I just remembered this one time back when I was living in Portland. Paddy Keenan was doing a show and he invited me to come up and play a few tunes with him during the second half. So I got up there with my flute and started playing. At first, things seemed to go alright, but then he goes launching into “Bucks of Oranmore” at absolute “ludicrous speed” and I’m sitting there under the lights just barely able to hold on to the tune and I got really tensed up. Oh man, by the end of that, my nerves were totally shattered.

What marcpipes says about “session bullies” is also worth noting. It’s no fun when you’ve got some loudmouth hack who may or may not be a good player sitting there slagging you 'cause you’re new or you don’t know such and such a tune or whatever. Ugh…more bad Portland memories (which is odd, 'cause I love Portland)…playing with a certain well-known banjo player who shares the name of a certain other better known banjo player. I don’t mean to criticize the man publicly–I only played with him a couple of times and for all I know, he could be a perfectly nice guy once you get to know him, but all I’ll say is that I didn’t particularly enjoy playing music with him.

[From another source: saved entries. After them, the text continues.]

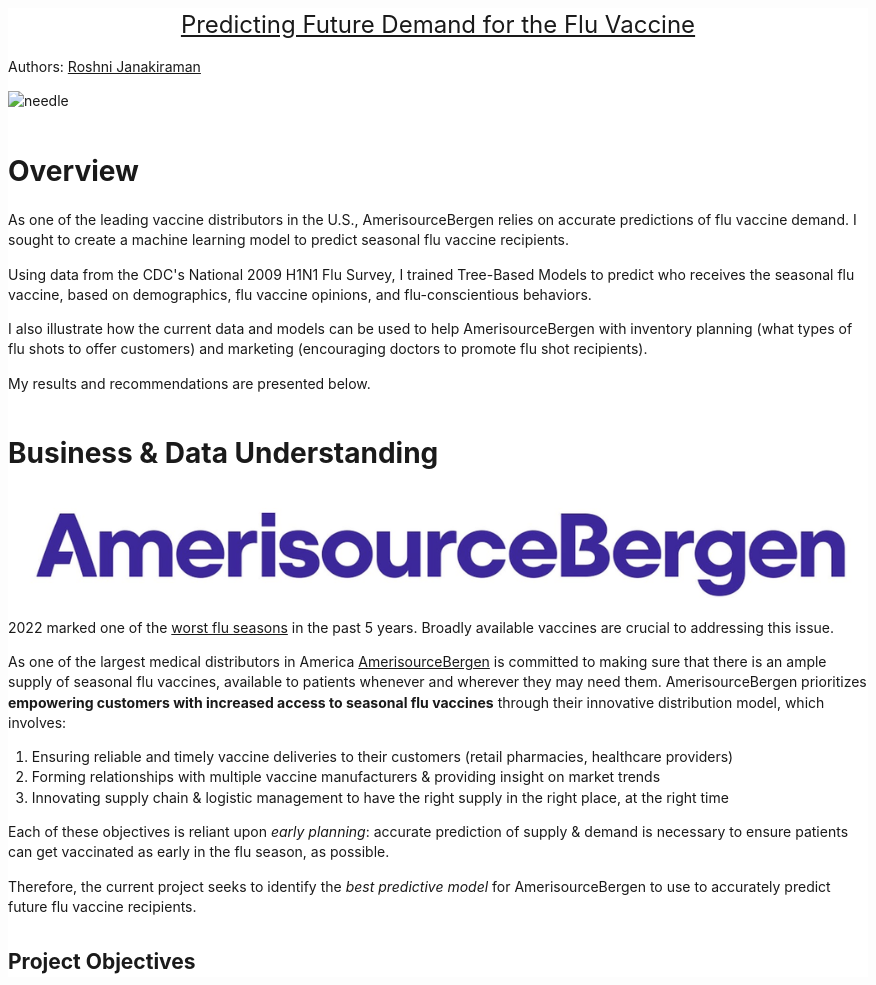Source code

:  <font size = +2><center><u>Predicting Future Demand for the Flu Vaccine</u></center></font>

Authors: [Roshni Janakiraman](mailto:roshnij618@gmail.com)

![needle](/images/flushot.jpg)  

# Overview
As one of the leading vaccine distributors in the U.S., AmerisourceBergen relies on accurate predictions of flu vaccine demand. I sought to create a machine learning model to predict seasonal flu vaccine recipients.

Using data from the CDC's National 2009 H1N1 Flu Survey, I trained Tree-Based Models to predict who receives the seasonal flu vaccine, based on demographics, flu vaccine opinions, and flu-conscientious behaviors.

I also illustrate how the current data and models can be used to help AmerisourceBergen with inventory planning (what types of flu shots to offer customers) and marketing (encouraging doctors to promote flu shot recipients).
    
My results and recommendations are presented below.

# Business & Data Understanding

![AB](/images/2-AmerisourceBergen-Logo.jpg)

2022 marked one of the [worst flu seasons](https://www.vox.com/2022/12/6/23494948/flu-influenza-rsv-covid-vaccine-chart-tripledemic-tridemic) in the past 5 years. Broadly available vaccines are crucial to addressing this issue.

As one of the largest medical distributors in America [AmerisourceBergen](https://www.amerisourcebergen.com/insights/physician-practices/supporting-flu-vaccine-access) is committed to making sure that there is an ample supply of seasonal flu vaccines, available to patients whenever and wherever they may need them. AmerisourceBergen prioritizes **empowering customers with increased access to seasonal flu vaccines** through their innovative distribution model, which involves:

1. Ensuring reliable and timely vaccine deliveries to their customers (retail pharmacies, healthcare providers)
2. Forming relationships with multiple vaccine manufacturers & providing insight on market trends
3. Innovating supply chain & logistic management to have the right supply in the right place, at the right time

Each of these objectives is reliant upon *early planning*: accurate prediction of supply & demand is necessary to ensure patients can get vaccinated as early in the flu season, as possible.

Therefore, the current project seeks to identify the *best predictive model* for AmerisourceBergen to use to accurately predict future flu vaccine recipients.

## Project Objectives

Apologies for rambling. I’m a little caffeine-addled at the moment.

Kevin, that you’re more comfortable solo on a stage suggests to me that you might think of session playing as just another type of performance, if that isn’t too much of a stretch. After all, it is! Some of the audience just happen to be playing music, too, is all.

Another thing that helps is to practice in all sorts of different environments. Practice in your house in all different places/chairs, go to the back yard, practice at your friend’s house, busk on the street, ask to play in a church.. Eventually you’ll feel much more comfortable playing just about anywhere.

Dionys

I agree, the more you play out in sessions the less nervous you get.

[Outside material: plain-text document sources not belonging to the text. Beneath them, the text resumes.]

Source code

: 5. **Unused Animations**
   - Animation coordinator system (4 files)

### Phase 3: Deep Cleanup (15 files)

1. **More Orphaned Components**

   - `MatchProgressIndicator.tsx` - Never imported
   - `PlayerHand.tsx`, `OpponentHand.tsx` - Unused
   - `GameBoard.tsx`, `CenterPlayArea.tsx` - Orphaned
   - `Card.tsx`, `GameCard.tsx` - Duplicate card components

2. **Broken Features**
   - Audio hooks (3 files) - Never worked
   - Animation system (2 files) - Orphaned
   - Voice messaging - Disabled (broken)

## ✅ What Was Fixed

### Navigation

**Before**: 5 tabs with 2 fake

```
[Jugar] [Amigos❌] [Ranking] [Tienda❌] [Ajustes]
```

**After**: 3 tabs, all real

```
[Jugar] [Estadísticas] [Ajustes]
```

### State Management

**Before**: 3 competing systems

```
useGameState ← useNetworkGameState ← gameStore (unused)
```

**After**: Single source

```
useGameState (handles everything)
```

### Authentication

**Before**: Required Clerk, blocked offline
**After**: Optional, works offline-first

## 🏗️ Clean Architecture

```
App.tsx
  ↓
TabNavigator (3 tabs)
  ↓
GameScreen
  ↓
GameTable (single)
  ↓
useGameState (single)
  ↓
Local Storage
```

Go to a session regularly and get to know the people. Sometimes a person that seems like a “session bully” is really just a good natured slagger giving you a hard time because you are the new kid. And obviously, respect the etiquette of that particular session. Watch and figure out how things are done there. That will help you feel more comfortable, too.

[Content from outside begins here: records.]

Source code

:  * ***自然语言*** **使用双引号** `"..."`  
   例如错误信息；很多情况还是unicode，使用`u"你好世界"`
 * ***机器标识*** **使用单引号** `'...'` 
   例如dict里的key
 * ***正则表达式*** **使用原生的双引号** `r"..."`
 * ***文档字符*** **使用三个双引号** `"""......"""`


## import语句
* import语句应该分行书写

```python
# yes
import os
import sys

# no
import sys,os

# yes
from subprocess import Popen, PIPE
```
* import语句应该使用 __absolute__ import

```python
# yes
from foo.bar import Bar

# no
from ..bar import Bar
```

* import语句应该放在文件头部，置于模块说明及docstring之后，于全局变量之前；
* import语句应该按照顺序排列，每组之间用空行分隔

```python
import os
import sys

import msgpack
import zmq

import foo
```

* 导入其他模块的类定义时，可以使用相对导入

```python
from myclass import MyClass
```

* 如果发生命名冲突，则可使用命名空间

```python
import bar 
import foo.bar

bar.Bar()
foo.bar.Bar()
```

Pitchfork: Not sure what happened with you and the banjo player, but I’d vouch that he’s a good guy when you get to know him. :slight_smile:

J.

Yeah, sorry for that. It was a bit uncalled for. I’m sure he’s a perfectly sound guy (once you get to know him). In all likelihood we had both had a bit too much to drink that evening…

Thanks for all the responses, I appreciate the input. Besides not really knowing anyone at the session, I think I generally just take myself way too seriously. Mustn’t sound bad and what’ll people think, and all that. That attitude just goes against the grain of making music I think. The more you worry about sounding good the worse you sound. I guess I just need to stop caring about how I sound. Easier said than done.

Kevin Popejoy

I used to get all anxious and have my playing go to hell at sessions. Then suddenly, I just felt more comfortable and also got a whole lot better overall. I knew things had changed when the guys on the payroll started getting pints for me when they went up! Now I’m considered an anchor person. That all happened in the last 6 months. They were always nice and friendly to everyone before, but now I’m definitely further up in the pecking order. I still hate starting tunes though, haven’t gotten over that! I think it’s just a matter of acclimatization. The more you go, you’ll soon just make the transition.